*Input*:
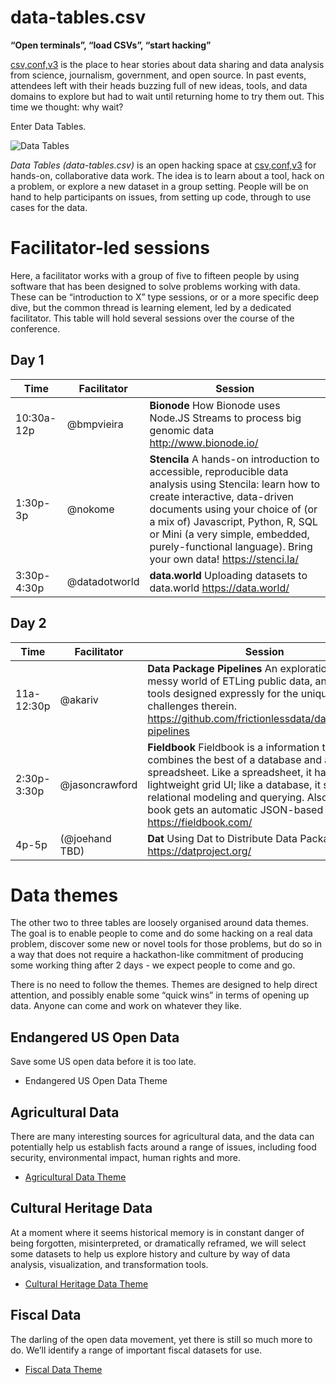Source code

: # data-tables.csv

**“Open terminals”, “load CSVs”, “start hacking”**

[csv,conf,v3](https://csvconf.com) is the place to hear stories about data sharing and data analysis from science, journalism, government, and open source.  In past events, attendees left with their heads buzzing full of new ideas, tools, and data domains to explore but had to wait until returning home to try them out.  This time we thought: why wait?

Enter Data Tables.

![Data Tables](https://docs.google.com/drawings/d/1G0xT4QkmpKTKCY4ZFdyfW2F2Vm4p4OWbMy5R9cDAK0U/pub?w=960&h=720)

*Data Tables (data-tables.csv)* is an open hacking space at [csv,conf,v3](https://csvconf.com) for hands-on, collaborative data work.  The idea is to learn about a tool, hack on a problem, or explore a new dataset in a group setting.  People will be on hand to help participants on issues, from setting up code, through to use cases for the data.

# Facilitator-led sessions

Here, a facilitator works with a group of five to fifteen people by using software that has been designed to solve problems working with data. These can be “introduction to X” type sessions, or or a more specific deep dive, but the common thread is learning element, led by a dedicated facilitator. This table will hold several sessions over the course of the conference.

## Day 1

Time | Facilitator | Session
---- | ------------ | -----
10:30a-12p | @bmpvieira | **Bionode** How Bionode uses Node.JS Streams to process big genomic data http://www.bionode.io/
1:30p-3p | @nokome | **Stencila** A hands-on introduction to accessible, reproducible data analysis using Stencila: learn how to create interactive, data-driven documents using your choice of (or a mix of) Javascript, Python, R, SQL or Mini (a very simple, embedded, purely-functional language). Bring your own data! https://stenci.la/
3:30p-4:30p | @datadotworld | **data.world** Uploading datasets to data.world https://data.world/

## Day 2

Time | Facilitator | Session
---- | ------------ | ----
11a-12:30p | @akariv | **Data Package Pipelines** An exploration of the messy world of ETLing public data, and a suite of tools designed expressly for the unique challenges therein. https://github.com/frictionlessdata/datapackage-pipelines
2:30p-3:30p |  @jasoncrawford | **Fieldbook** Fieldbook is a information tool which combines the best of a database and a spreadsheet. Like a spreadsheet, it has a simple, lightweight grid UI; like a database, it supports relational modeling and querying. Also, every book gets an automatic JSON-based REST API. https://fieldbook.com/
4p-5p | (@joehand TBD) | **Dat** Using Dat to Distribute Data Packages https://datproject.org/

# Data themes

The other two to three tables are loosely organised around data themes.  The goal is to enable people to come and do some hacking on a real data problem, discover some new or novel tools for those problems, but do so in a way that does not require a hackathon-like commitment of producing some working thing after 2 days - we expect people to come and go.

There is no need to follow the themes. Themes are designed to help direct attention, and possibly enable some “quick wins” in terms of opening up data. Anyone can come and work on whatever they like.

## Endangered US Open Data

Save some US open data before it is too late.

- Endangered US Open Data Theme

## Agricultural Data

There are many interesting sources for agricultural data, and the data can potentially help us establish facts around a range of issues, including food security, environmental impact, human rights and more.

- [Agricultural Data Theme](https://github.com/csvconf/data-tables.csv/blob/master/themes/agricultural-data.md)

## Cultural Heritage Data

At a moment where it seems historical memory is in constant danger of being forgotten, misinterpreted, or dramatically reframed, we will select some datasets to help us explore history and culture by way of data analysis, visualization, and transformation tools.

- [Cultural Heritage Data Theme](https://github.com/csvconf/data-tables.csv/blob/master/themes/cultural-heritage-data.md)

## Fiscal Data

The darling of the open data movement, yet there is still so much more to do. We’ll identify a range of important fiscal datasets for use.

- [Fiscal Data Theme](https://github.com/csvconf/data-tables.csv/blob/master/themes/fiscal_data.md)
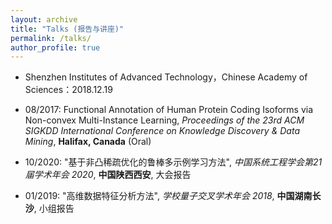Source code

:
 ```yaml
---
layout: archive
title: "Talks (报告与讲座)"
permalink: /talks/
author_profile: true
---
```


- Shenzhen Institutes of Advanced Technology，Chinese Academy of Sciences：2018.12.19

- 08/2017: Functional Annotation of Human Protein Coding Isoforms via Non-convex Multi-Instance Learning, _Proceedings of the 23rd ACM SIGKDD International Conference on Knowledge Discovery & Data Mining_, **Halifax, Canada** (Oral)
- 10/2020: "基于非凸稀疏优化的鲁棒多示例学习方法", _中国系统工程学会第21届学术年会 2020_, **中国陕西西安**,  大会报告
- 01/2019: "高维数据特征分析方法", _学校量子交叉学术年会 2018_, **中国湖南长沙**,  小组报告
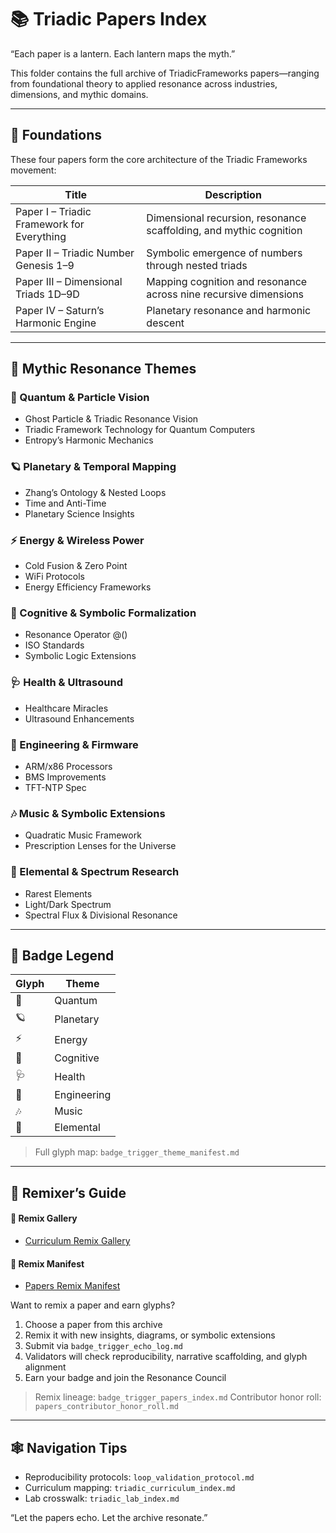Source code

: # 📚 Triadic Papers Index

“Each paper is a lantern. Each lantern maps the myth.”

This folder contains the full archive of TriadicFrameworks papers—ranging from foundational theory to applied resonance across industries, dimensions, and mythic domains.

---

## 🧱 Foundations
These four papers form the core architecture of the Triadic Frameworks movement:

| Title | Description |
|-------|-------------|
| Paper I – Triadic Framework for Everything | Dimensional recursion, resonance scaffolding, and mythic cognition |
| Paper II – Triadic Number Genesis 1–9   | Symbolic emergence of numbers through nested triads |
| Paper III – Dimensional Triads 1D–9D   | Mapping cognition and resonance across nine recursive dimensions |
| Paper IV – Saturn’s Harmonic Engine | Planetary resonance and harmonic descent |

---

## 🔮 Mythic Resonance Themes

### 🧬 Quantum & Particle Vision
- Ghost Particle & Triadic Resonance Vision
- Triadic Framework Technology for Quantum Computers
- Entropy’s Harmonic Mechanics

### 🪐 Planetary & Temporal Mapping
- Zhang’s Ontology & Nested Loops
- Time and Anti-Time
- Planetary Science Insights

### ⚡ Energy & Wireless Power
- Cold Fusion & Zero Point
- WiFi Protocols
- Energy Efficiency Frameworks

### 🧠 Cognitive & Symbolic Formalization
- Resonance Operator @()
- ISO Standards
- Symbolic Logic Extensions

### 🩺 Health & Ultrasound
- Healthcare Miracles
- Ultrasound Enhancements

### 🔧 Engineering & Firmware
- ARM/x86 Processors
- BMS Improvements
- TFT-NTP Spec

### 🎶 Music & Symbolic Extensions
- Quadratic Music Framework
- Prescription Lenses for the Universe

### 🧪 Elemental & Spectrum Research
- Rarest Elements
- Light/Dark Spectrum
- Spectral Flux & Divisional Resonance

---

## 🏅 Badge Legend

| Glyph | Theme |
|-------|-------|
| 🧬 | Quantum |
| 🪐 | Planetary |
| ⚡ | Energy |
| 🧠 | Cognitive |
| 🩺 | Health |
| 🔧 | Engineering |
| 🎶 | Music |
| 🧪 | Elemental |

> Full glyph map: ```badge_trigger_theme_manifest.md```

---

## 🧭 Remixer’s Guide

#### 🎨 Remix Gallery
- [Curriculum Remix Gallery](https://github.com/umaywant2/TriadicFrameworks/blob/main/curriculum_remix_gallery.md)
#### 📜 Remix Manifest
- [Papers Remix Manifest](https://github.com/umaywant2/TriadicFrameworks/blob/main/papers_remix_manifest.json)

Want to remix a paper and earn glyphs?

1. Choose a paper from this archive
2. Remix it with new insights, diagrams, or symbolic extensions
3. Submit via ```badge_trigger_echo_log.md```
4. Validators will check reproducibility, narrative scaffolding, and glyph alignment
5. Earn your badge and join the Resonance Council

> Remix lineage: ```badge_trigger_papers_index.md```
> Contributor honor roll: ```papers_contributor_honor_roll.md```

---

## 🕸 Navigation Tips

- Reproducibility protocols: ```loop_validation_protocol.md```
- Curriculum mapping: ```triadic_curriculum_index.md```
- Lab crosswalk: ```triadic_lab_index.md```

“Let the papers echo. Let the archive resonate.”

*What the task asks*: Begin with the line above that has "- Entropy’s Harmonic Mechanics" and continue through the line that has "- ISO Standards", setting each one down exactly. Stop there.

*Output of the exercise*:
- Entropy’s Harmonic Mechanics

### 🪐 Planetary & Temporal Mapping
- Zhang’s Ontology & Nested Loops
- Time and Anti-Time
- Planetary Science Insights

### ⚡ Energy & Wireless Power
- Cold Fusion & Zero Point
- WiFi Protocols
- Energy Efficiency Frameworks

### 🧠 Cognitive & Symbolic Formalization
- Resonance Operator @()
- ISO Standards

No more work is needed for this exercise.